The second problem is that if N = 1 is at all good (and we think that it is), then N of small has to be better.
Anything that is good with an N of 1 will be better with an N of 2-10. With N of small, you get more data, more quickly. One person doing random daily trials over the course of a week will create 7 data points. Three people doing random daily trials over the course of a week will create 21 data points. Small-group analysis is a little more complicated, but the data can be handled by a standard linear mixed model (here’s an example that involves dragons).
With N of small, you get more diversity of participants and more diversity of responses, quickly drawing the fangs from the problem of external validity. You will be able to get some sense of whether the intervention works differently for different people. If you have five participants, it will be easy to see if they are all responding the exact same way, if they are responding somewhat differently, or if some of them are having huge responses while others feel nothing at all.
The only question is one of cost. Because while the biggest limitation of N = 1 is external validity, the biggest benefit is that it’s cheap in important ways. With N = 1, you don’t need anyone’s permission to start your study — you can just go do it. You don’t pay any coordination costs, costs which are easy to miss up front but can be quite a drag if you’re not careful. These factors help make self-experiments cheap.
But we think scaling up is usually worth it — or at least, once you have some promising N = 1, scaling to N of small usually makes sense. It’s the logical next step. And since there’s no real distinction between a single case study, a small collection of case studies, and a trial of 100 people, it’s also the logical next step on the path towards an RCT or other large trial.
So while this series has focused on true N = 1 self-experiments, the real wins for the future may be in N = 2-10 studies where people grab a couple of friends and run a self-experiment together. Remember kids, friendship is the most powerful force in the universe.

And it’s not at all unprecedented, since this is how we approached our community trials; we looked at a couple of case studies, and then used N of small to do the pilot testing.
For the potato diet, we started with case studies like Andrew Taylor and Penn Jilette; we recruited some friends to try nothing but potatoes for several days; and one of the SMTM authors tried the all-potato diet for a couple weeks.
For the potassium trial, two SMTM hive mind members tried the low-dose potassium protocol for a couple of weeks and lost weight without any negative side effects. Then we got a couple of friends to try it for just a couple of days to make sure that there weren’t any side effects for them either.
For the half-tato diet, we didn’t explicitly organize things this way, but we looked at three very similar case studies that, taken together, are essentially an N = 3 pilot of the half-tato diet protocol. No idea if the half-tato effect will generalize beyond Nicky Case and M, but the fact that it generalizes between them is pretty interesting. We also happened to know about a couple of other friends who had also tried versions of the half-tato diet with good results.

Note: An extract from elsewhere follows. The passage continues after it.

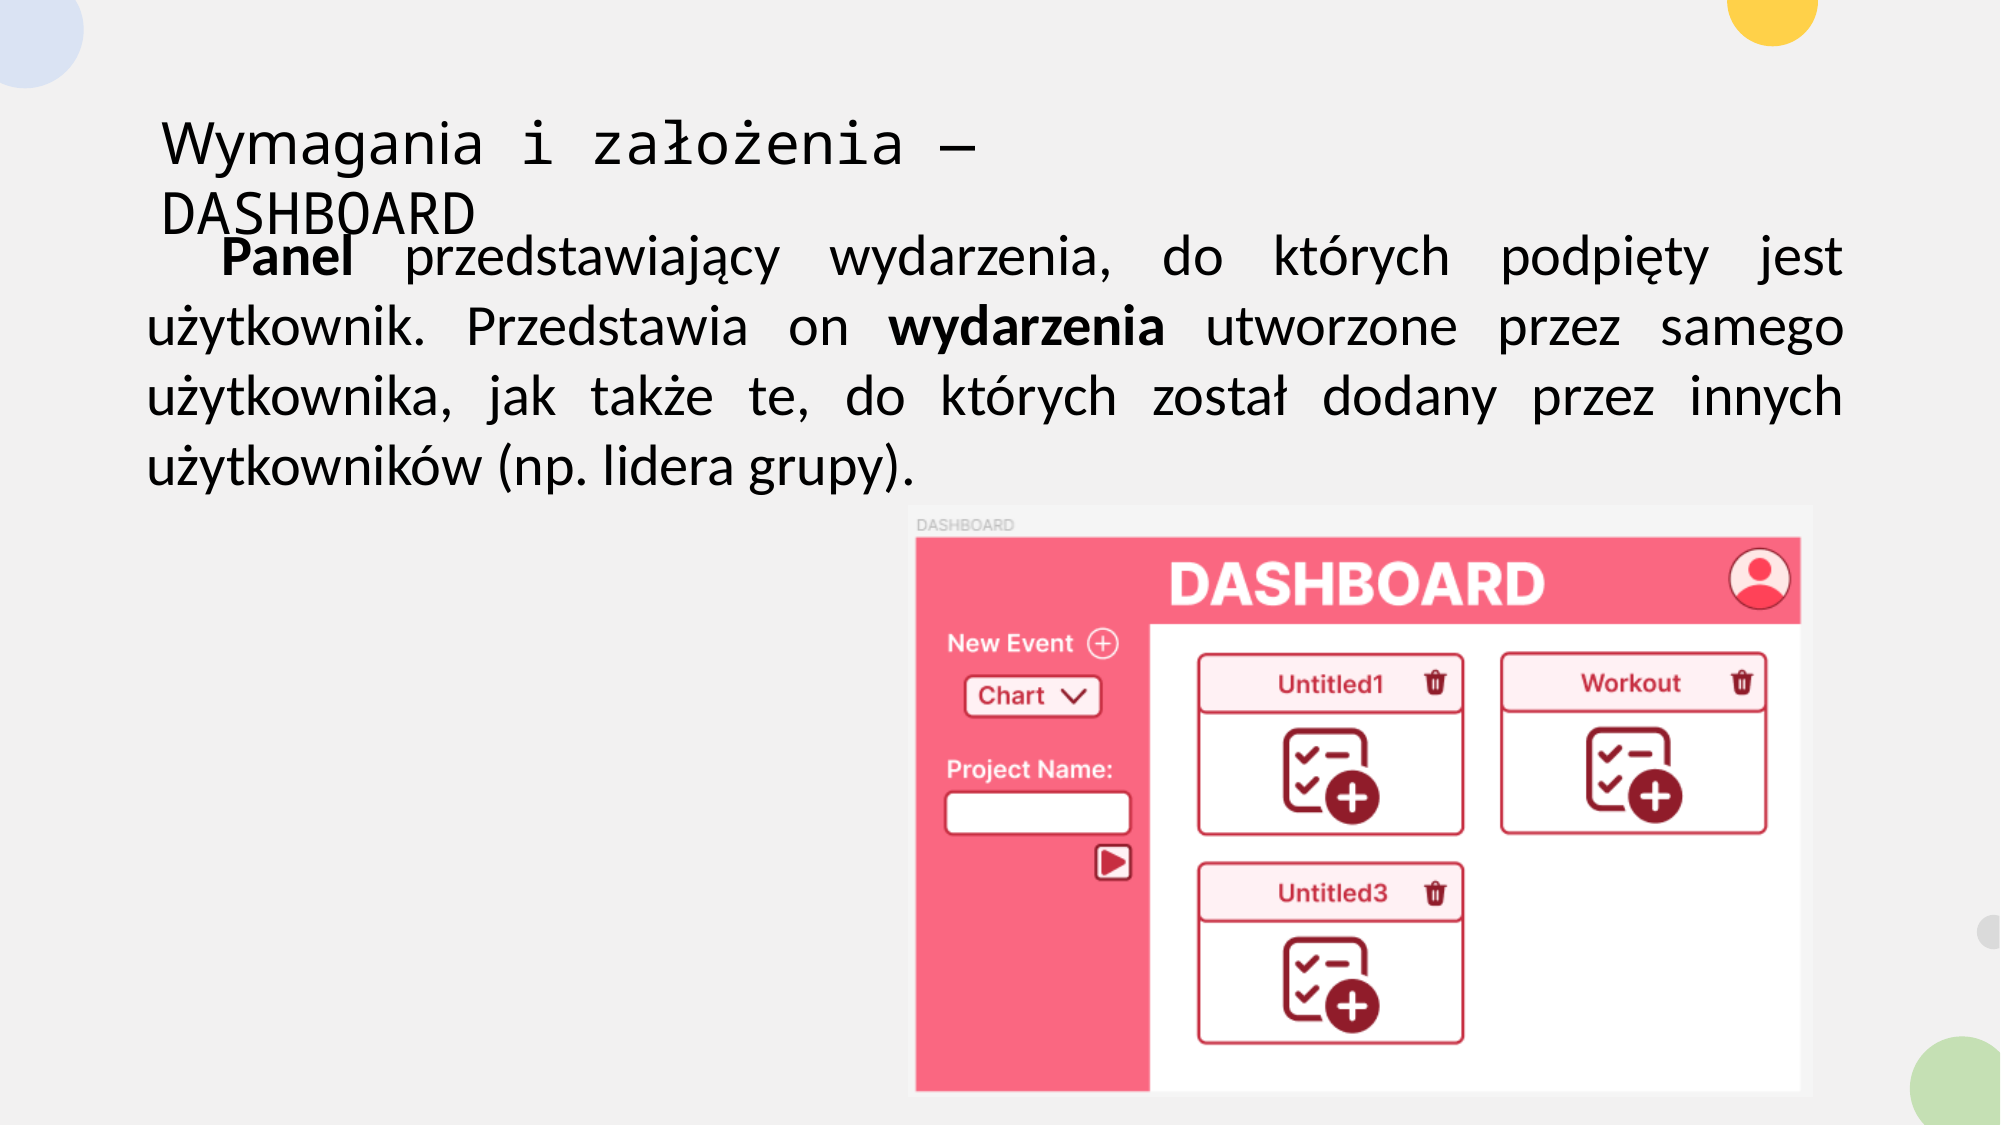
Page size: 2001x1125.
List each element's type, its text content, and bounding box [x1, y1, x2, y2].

We think that in all of these cases, N of small was much more convincing than N = 1 would have been. With two people, it’s much less likely that the effect is a fluke. Even if it works for one person and not for the other, that’s still evidence that we shouldn’t expect the effect to be entirely consistent; we should expect more ambiguity. And for something where the risks are unclear, like with potassium, two people going through without any side-effects is much more reassuring than one.